Diese textuelle Logik könnte das Sicherheitsgefühl im Auto erhöhen, da autonome Entscheidungen weniger als "Black Box" wahrgenommen werden. Sie könnte auch zur Sicherheit autonomer Fahrzeuge beitragen, indem das System Verkehrsszenarien textuell durchdenkt, die nicht in den Trainingsdaten enthalten sind.

Darüber hinaus kann das Verhalten von Lingo-1 durch einfache Textbefehle flexibel angepasst und mit weiteren von Menschen skizzierten Beispielen trainiert werden, ohne dass zunächst aufwendig viele visuelle Daten gesammelt werden müssen.

"Kausale Schlussfolgerungen sind für das autonome Fahren von entscheidender Bedeutung, da sie es dem System ermöglichen, die Beziehungen zwischen Elementen und Aktionen innerhalb einer Szene zu verstehen", schreibt Wayve.

Video: Wayve

Anstatt tausende von visuellen Beispielen zu sammeln, wie ein Auto für einen Fußgänger bremst, würden einige Beispiele dieser Szene mit kurzen Textbeschreibungen ausreichen, wie sich das Auto in dieser Situation verhalten sollte und welche Faktoren zu berücksichtigen sind.

Auch autonome Autos könnten vom umfassenden Wissen großer Sprachmodelle profitieren

Generelles Wissen in großen Sprachmodellen könnte auch Fahrmodelle verbessern, insbesondere in bisher unbekannten Situationen.

"LLMs verfügen bereits über umfangreiches Wissen über menschliches Verhalten, das sie aus Datensätzen im Internet gewonnen haben, so dass sie in der Lage sind, Konzepte wie Objekterkennung, Verkehrsregeln und Fahrmanöver zu verstehen. Zum Beispiel können die Sprachmodelle zwischen einem Baum, einem Geschäft, einem Haus, einem Hund, der einem Ball hinterherläuft, und einem Bus, der vor einer Schule hält, unterscheiden", schreibt Wayve.

Video: Wayve

Lingo-1 wurde mit Bild-, Sprach- und Aktionsdaten trainiert, die von Wayve-Fahrern während ihrer Fahrten in London gesammelt wurden. Laut Wayve erreicht Lingo-1 derzeit 60 Prozent der Genauigkeit menschlicher Fahrer. Das System hat seine Leistung seit den ersten Tests im August und September durch Verbesserungen der Architektur und des Trainingsdatensatzes mehr als verdoppelt.

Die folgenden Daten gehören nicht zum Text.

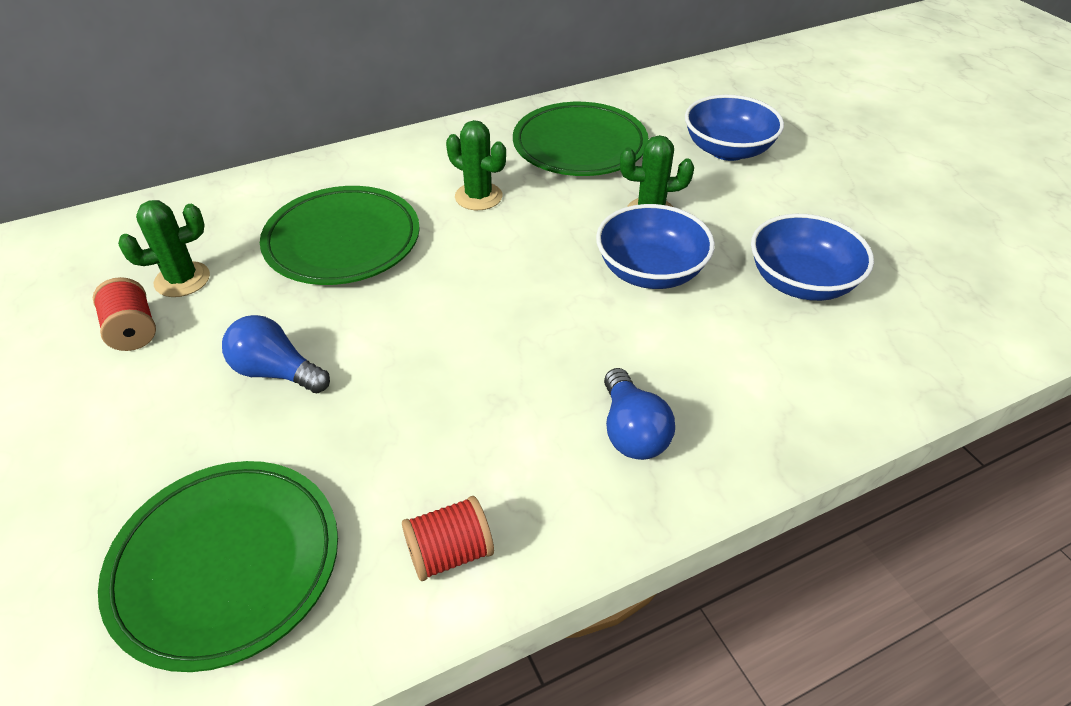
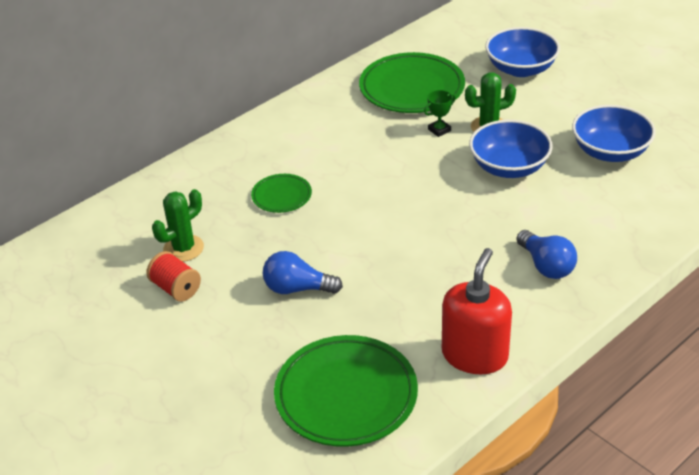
camera: 15 degrees left, 5 degrees down
green plate [260,186,420,285] -> green plate [251,174,312,213], size x0.51
red spool [402,496,494,581] -> red soap dispenser [442,248,512,374]
green cactus [446,120,506,210] -> none
none -> green trophy [424,90,456,137]

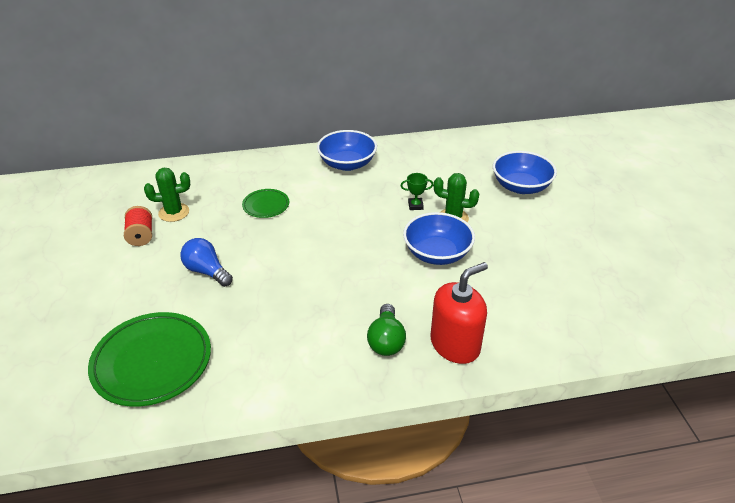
camera: 30 degrees right, 0 degrees up
green plate [359,52,465,113] -> none
red soap dispenser [442,248,512,374] -> red soap dispenser moved to [431,262,488,364]
blue light bulb [516,230,577,279] -> green light bulb [367,304,406,356]
blue bowl [572,105,656,162] -> blue bowl moved to [317,130,377,171]

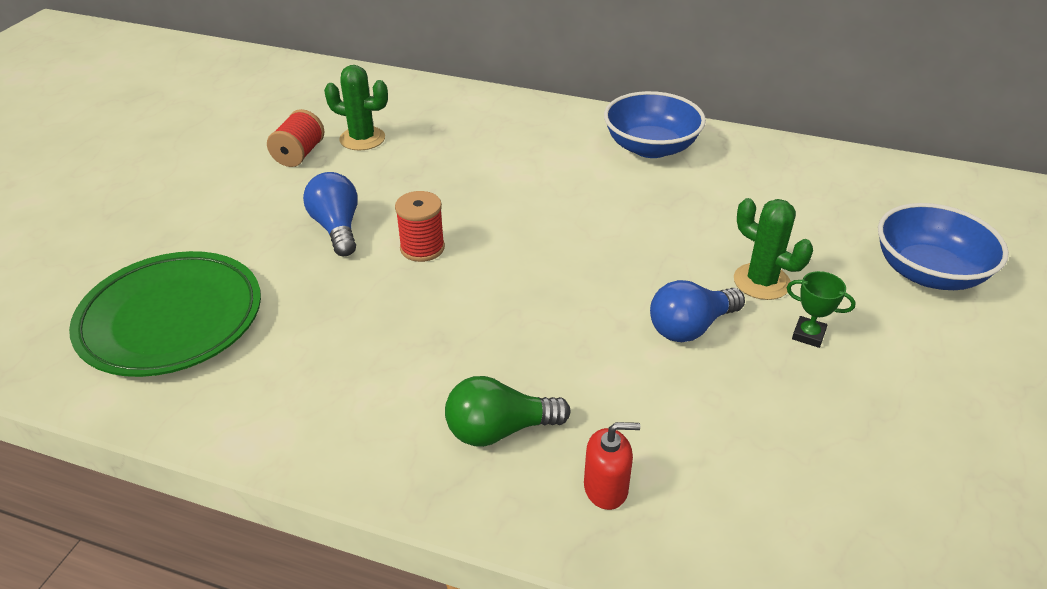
camera: 30 degrees right, 0 degrees up
green plate [242,189,289,218] -> none
green light bulb [367,304,406,356] -> green light bulb turned 45 degrees clockwise [445,376,571,447]
green trophy [400,173,433,210] -> green trophy moved to [787,271,856,348]
blue bowl [403,212,475,265] -> blue light bulb [650,280,745,342]
red soap dispenser [431,262,488,364] -> red soap dispenser [584,422,640,510], size x0.52
none -> red spool [395,191,445,262]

Einschränkungen sind, dass Lingo-1 bisher nur mit Daten aus London trainiert wurde. Außerdem kann Lingo-1 für LLM typische falsche Antworten geben. Allerdings habe Lingo-1 hier einen Vorteil durch die Verknüpfung mit visuellen Daten aus der realen Welt, schreibt das Unternehmen.

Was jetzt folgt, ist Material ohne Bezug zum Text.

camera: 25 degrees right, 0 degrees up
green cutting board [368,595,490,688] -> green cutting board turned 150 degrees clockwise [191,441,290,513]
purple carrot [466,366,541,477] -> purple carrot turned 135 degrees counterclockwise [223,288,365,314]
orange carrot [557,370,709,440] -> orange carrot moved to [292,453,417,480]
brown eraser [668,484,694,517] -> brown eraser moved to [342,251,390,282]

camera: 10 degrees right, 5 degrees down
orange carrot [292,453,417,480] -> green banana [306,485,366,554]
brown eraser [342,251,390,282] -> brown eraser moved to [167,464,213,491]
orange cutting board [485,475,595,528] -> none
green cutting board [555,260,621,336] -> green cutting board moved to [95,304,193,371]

Technische Herausforderungen seien die großen Kontextlängen für Videobeschreibungen bei multimodalen Modellen und die Integration von Lingo-1 in die Closed-Loop-Architektur direkt im autonomen Fahrzeug.

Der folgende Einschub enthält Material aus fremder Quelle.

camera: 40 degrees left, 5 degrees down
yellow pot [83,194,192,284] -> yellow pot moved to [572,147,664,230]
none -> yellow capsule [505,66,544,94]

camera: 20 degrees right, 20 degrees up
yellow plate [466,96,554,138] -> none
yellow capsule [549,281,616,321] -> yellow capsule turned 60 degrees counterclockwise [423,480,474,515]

Im Juni stellte Wayve GAIA-1 vor, ein generatives KI-Modell, das dazu beitragen kann, den Engpass zu überwinden, der durch die begrenzte Verfügbarkeit von Videodaten für das Training von KI-Modellen für verschiedene Verkehrssituationen entsteht. GAIA-1 lernt Fahrkonzepte, indem es die nächsten Bilder in einer Videosequenz vorhersagt, was es zu einem wertvollen Werkzeug für das Training autonomer Systeme für die Navigation in komplexen realen Szenarien macht.